TEXT SECTION:
Monday, 2 July 2012

Thatcher -v- Churchill

The industrial revolution started in the British Isles. Our maritime fleet gave us a trading network that spread around the world. Manufacturing was driven by the need for an energy source that was derived from coal. The canals provided a convenient method of moving significant amounts of coal between the pits and the industrial centres long before the advent of the railway. The canals also transported the manufactured articles to other towns, cities and ports. 

Our Engineering prowess and Manufacturing prowess brought with it great acclaim and prosperity.

The pits, canals and railways co-existed together for some time with a gradual run down of the canals in coal carrying capacity. Much of their previous work moved onto rail. But the coal industry as an energy source remained king.

After the second world war, the Clement Attlee's post-war Labour government  realised that the coal industry, railways and canals needed to be nationalised for the good of the country. Hundreds of different mines became the National Coal Board. 

The British Transport Commission (BTC) was created as part of the nationalisation programme, to oversee railways, canals and road freight transport in Great Britain. Its main holdings were the networks and assets of the Big Four national regional railway companies: Great Western Railway, London and North Eastern Railway, London, Midland and Scottish Railway and the Southern Railway. It also took over 55 other railway undertakings, 19 canal undertakings and 246 road haulage firms, as well as the work of the London Passenger Transport Board, which was already publicly owned.

The Transport Act 1962 dissolved the British Transport Commission which had overseen the railways, canals and road freight transport and established the British Railways Board which took over responsibilities. The Act put in place measures which simplified the process of closing railways. The "Beeching Plan" was published in 1963 and was adopted by the Conservative Government; it resulted in the closure of a third of the rail network.

In the UK there are only a few remnants left of our once large and crucial coal industry.  It is possible that there are now more mining museums than there are working pits.  The railways are now fragmented and carry little in the way of freight traffic when compared to their heyday. The canals have become part of an insignificant leisure industry.

For us the coal industry is almost history. Still very emotive and real for some who remember the privations of the miners strike. Just another heritage thing for others. Gas production and electrical generation went the same way. Nationalised for the common good.

It was the Conservative Thatcher government that introduced a series of political and economic initiatives to reverse what Thatcher perceived as Britain's manufacturing decline. Her political philosophy and economic policies emphasised deregulation particularly of the financial sector and the privatisation of state-owned companies. This policy sent the manufacturing industry into a tail spin of decline.

SUPPLIED MATERIAL:

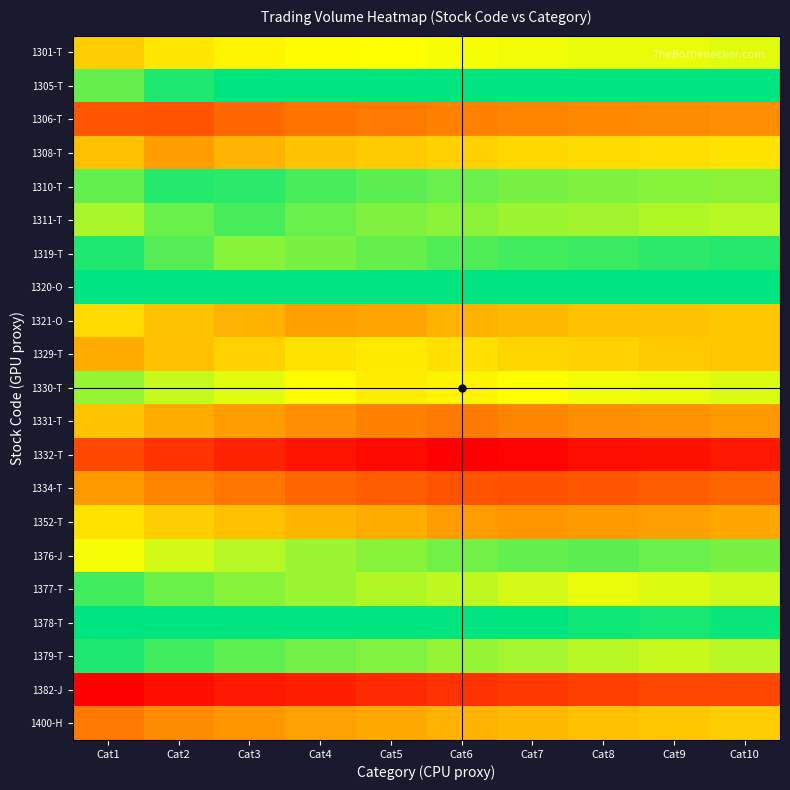

What is the greatest value displayed?

14.0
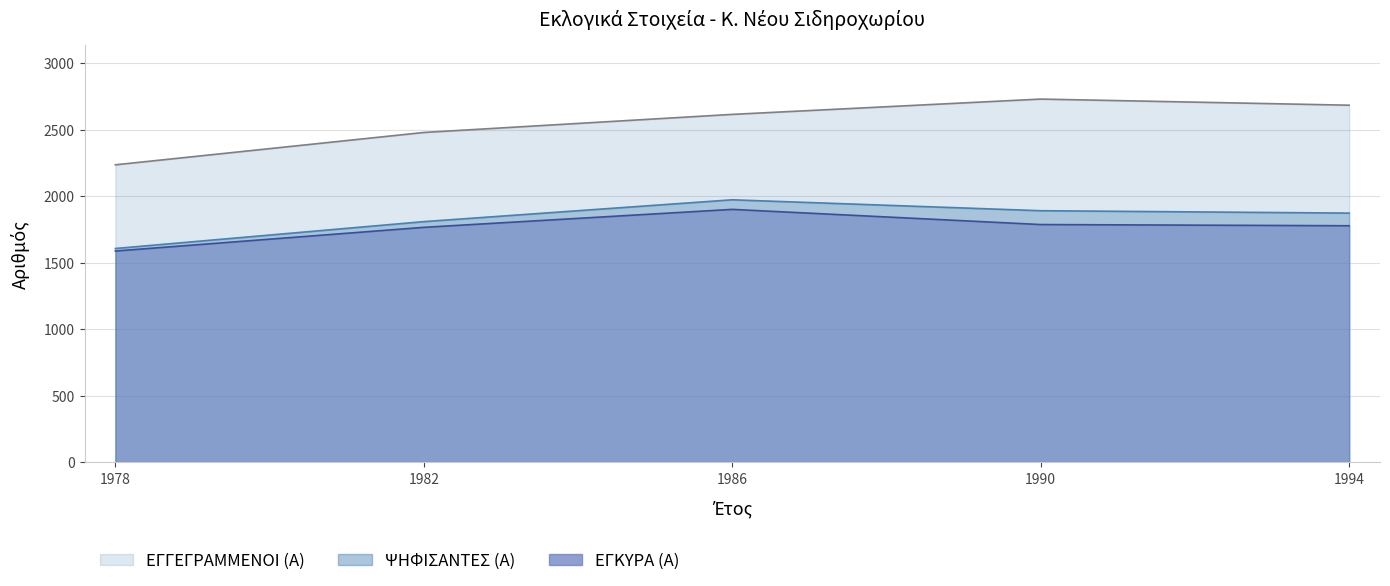

Rank the series by their maximum value, from lowest to highest.

ΕΓΚΥΡΑ (Α), ΨΗΦΙΣΑΝΤΕΣ (Α), ΕΓΓΕΓΡΑΜΜΕΝΟΙ (Α)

TASK DIRECTIONS: Please write the next part of the "Thatcher -v- Churchill" piece on British coal, canals and railways, which sits above the data, picking up after its final sentence.

EXPECTED ANSWER:
Our Engineering prowess and Manufacturing prowess were brought to their knees with great speed.

First it was the conversion to natural gas, then the sell off (Remember Sid?) of the gas industry. Then came the new reliance on nuclear generation. Then the sell off of the Electrical industry. This was followed by the wholesale closure of the pits and the fragmentation of the railways. Selling off the nuclear bit has never been possible because business wants massive handouts to go with it. But massive handouts happen elsewhere such as the railways. 

But coal in the UK is not dead, it is very sick but continues to hang on. Many have concluded that coal, in an era of nuclear, solar, wind, tides and natural gas has finally displaced itself due to its problematic extraction, distant transportation, and overall costs. Yet the demand for coal in the developing world remains gargantuan.

We were told for years that coal was a dirty dangerous form of energy. Well until a few nuclear plants blew their top. Then it was manufacturing was cheaper in other countries. Now the costs of manufacturing abroad are spiralling upwards. Look at most devices in your home and they were built in the third world. Our capacity has long since been destroyed. The skilled workforce made redundant and the apprentice a thing of the past. Don't get me started on the carbon footprint.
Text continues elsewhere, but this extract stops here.